4 - Social Graces and Courtesies
These activities are not found on the shelves but are introduced and gently reinforced by our teachers. Social graces and courtesies include using eye contact when respectfully saying hello and goodbye, when to say please and thank you, how to respectfully interrupt someone, and how to cough and sneeze. Manners and virtues are incorporated for character development.
Sensorial Education
Since ‘nothing comes to the intellect that is not first in the senses’, the sensorial equipment is designed to develop your child’s ability to understand and adapt to their environment. This area of learning includes the manipulation of specifically designed materials that isolate the senses. Exposure to sensory information, such as dimension, colour, shape, texture, smell, and taste, helps your child classify and categorize the things around them as they explore the world.
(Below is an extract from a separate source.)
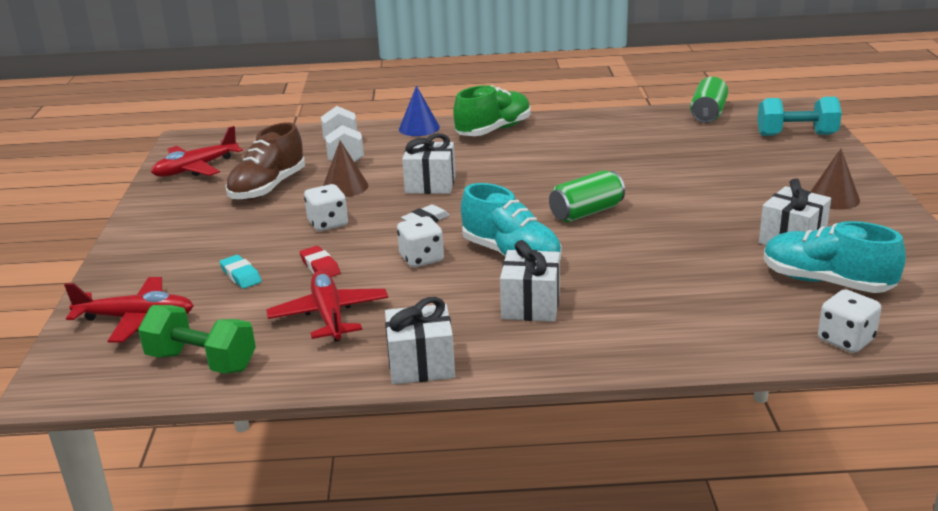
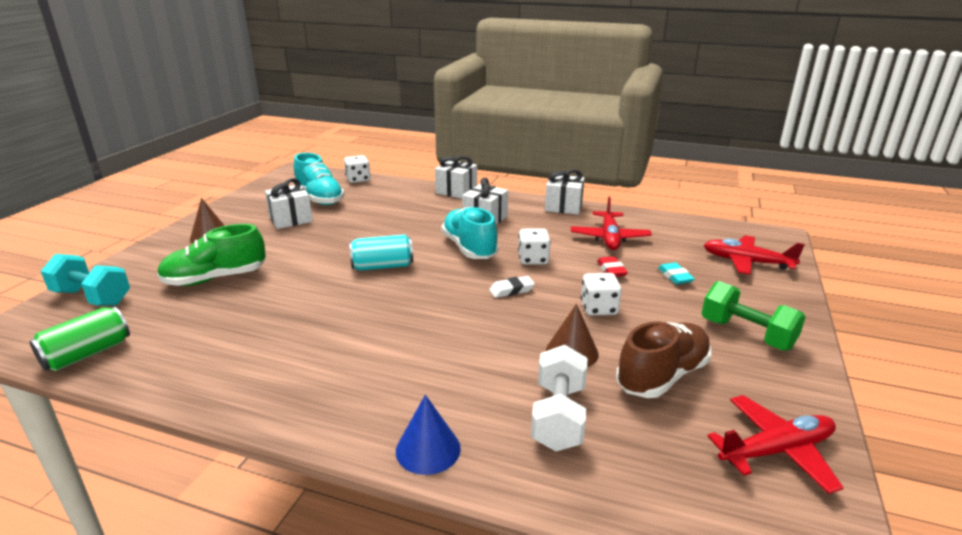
camera: 160 degrees left, 0 degrees up
green dumbbell [138,305,256,374] -> green dumbbell moved to [701,281,806,351]
white gift [402,133,455,194] -> white gift moved to [435,156,477,199]
green shoe [453,85,531,136] -> green shoe moved to [157,224,266,286]
green can [549,170,625,222] -> turquoise can [349,234,413,271]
Sensorial exercises allow your child to refine each of their senses:
⦁ Sight (visual)
⦁ Touch (tactile)
⦁ Smell (olfactory)
⦁ Taste (gustatory)
⦁ Sound (auditory)
⦁ Stereo gnostic (kinaesthetic)
With repetition, these materials enable children to progressively build their cognitive skills including attention, memory, comparing, judging, and thinking.
Language
Our individualised reading writing phonics and spelling programme is unique to Smart Start Preschool and has been developed over a period of twenty five years. It is a multi-sensory learning method where children may learn to read, write and spell at their own pace.
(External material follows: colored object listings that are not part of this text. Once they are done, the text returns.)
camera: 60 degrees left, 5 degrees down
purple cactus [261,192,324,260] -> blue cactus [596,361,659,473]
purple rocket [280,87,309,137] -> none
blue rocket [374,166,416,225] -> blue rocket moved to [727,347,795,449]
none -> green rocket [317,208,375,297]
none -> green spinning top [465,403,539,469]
We teach all aspects of reading including sight words, phonics, writing and spelling. We believe children need the skills of a whole word and phonetic approach. Our systematic writing programme gives your child a jump start in the writing process. The programme is designed to give children the best possible transition into school.
Mathematics
With the gentle guidance of our teachers, the Montessori materials for maths allow your child to master abstract mathematical concepts. Dr Maria Montessori’s methodology offers a clear and logical strategy for helping children understand and develop a sound foundation in mathematics. Each material was designed to achieve a particular purpose and prepares your child for the next level of learning. Our children begin their mathematical exploration with number rods, later working with golden beads in conjunction with maths workbooks. Children internalise math skills by using hands on concrete materials and progressing at their own pace toward abstract concepts.
Culture
Cultural area allows the child to explore and relate the natural and physical world around them. It encompasses activities such as:
⦁ Geography (continents, landforms, earth layers, solar system),
⦁ Zoology (classification, physiology of animals),
⦁ Botany (ecology, classification, physiology of plants),
⦁ History (timelines, using a calendar),
⦁ Science.
This curriculum area facilitates opportunities for children to develop a strong sense of belonging and engage in celebrating the diverse country that we live in and to educate the children about the wider world. A favourite activity is learning about, and then ‘creating’ a volcanic eruption. Children explore life cycles of a butterfly, musical instruments, parts of human anatomy, they explore time through creating a timeline of their life, and much more. Projects are based on a theme, which could be The Continents, Festivals of the World, Evolution, Animal Kingdom, Science and more.
Each of these 5 areas builds on logical and creative tasks and experiences to allow your child to grow in a well-rounded variety of ways. Our Montessori teachers, our Montessori equipment and the prepared environment all stimulate and encourage children to learn. Our children learn by associating an abstract concept with a concrete sensorial experience rather than purely by memorization. By incorporating learning on every cognitive level, the Montessori method stimulates your child’s healthy early development.